« Ceci tuera cela »

Dans Notre-Dame de Paris, Victor Hugo raconte l’histoire d’un prêtre, Claude Frollo, qui observe tristement les tours de sa cathédrale. L’histoire du roman se situe au XVe siècle, après l’invention de l’imprimerie. Jusque-là, les manuscrits étaient réservés à une élite restreinte de lettrés, et les images d’une cathédrale étaient la seule chose qui pût faire connaître aux masses les histoires de la Bible, la vie du Christ et des saints, les principes moraux, voire les épisodes de l’histoire nationale ou les notions les plus élémentaires de géographie et de sciences naturelles (la nature des peuples inconnus, les vertus des herbes et des pierres). Une cathédrale médiévale était une sorte de programme de télévision permanent et immuable, censé apprendre aux gens tout ce qui était indispensable à leur vie quotidienne et à leur salut éternel. Or, voici que Frollo a sur sa table un livre imprimé. « Ceci tuera cela », chuchote- t-il.

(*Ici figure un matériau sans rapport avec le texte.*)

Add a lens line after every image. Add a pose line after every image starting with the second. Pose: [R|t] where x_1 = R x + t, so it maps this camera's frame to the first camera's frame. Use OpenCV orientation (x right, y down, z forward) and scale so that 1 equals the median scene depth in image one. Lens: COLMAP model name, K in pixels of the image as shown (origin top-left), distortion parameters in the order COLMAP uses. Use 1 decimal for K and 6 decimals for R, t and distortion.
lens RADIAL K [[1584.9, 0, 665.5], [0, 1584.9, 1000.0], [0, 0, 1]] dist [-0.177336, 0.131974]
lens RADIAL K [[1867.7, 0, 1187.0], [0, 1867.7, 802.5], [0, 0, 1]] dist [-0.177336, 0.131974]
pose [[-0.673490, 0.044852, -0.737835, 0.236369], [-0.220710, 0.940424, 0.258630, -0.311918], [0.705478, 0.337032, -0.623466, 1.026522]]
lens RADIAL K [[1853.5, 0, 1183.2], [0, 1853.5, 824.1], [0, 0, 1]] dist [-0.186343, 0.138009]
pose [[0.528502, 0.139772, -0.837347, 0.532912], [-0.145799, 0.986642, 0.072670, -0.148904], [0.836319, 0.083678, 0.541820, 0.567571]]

Autrement dit, le livre tuera la cathédrale, l’alphabet tuera les images. Le livre détournera les gens de leurs valeurs les plus importantes, tout en encourageant des informations inutiles, la libre interprétation des Écritures et une curiosité malsaine. Dans les années 1960, Marshall McLuhan écrivit La Galaxie Gutenberg, où il annonçait que la forme de pensée linéaire sous-tendue par l’invention de l’imprimerie était en passe d’être évincée par une forme de perception et de compréhension plus globale à travers les images de télévision et d’autres types de procédés électroniques. Sinon McLuhan lui-même, du moins certains de ses lecteurs montrèrent du doigt l’écran de télévision, puis un livre imprimé en lâchant à leur tour : « Ceci tuera cela. » Si McLuhan était encore parmi nous, il eût été le premier à annoncer aujourd’hui quelque chose du style : « Gutenberg contre-attaque. » Un ordinateur est assurément un instrument qui permet de produire et d’éditer des images, avec des icônes qui donnent des instructions ; mais il est tout aussi certain que l’ordinateur est devenu avant tout un instrument alphabétique. Sur l’écran défi lent des mots et des lignes ; pour se servir d’un ordinateur, il faut savoir lire et écrire.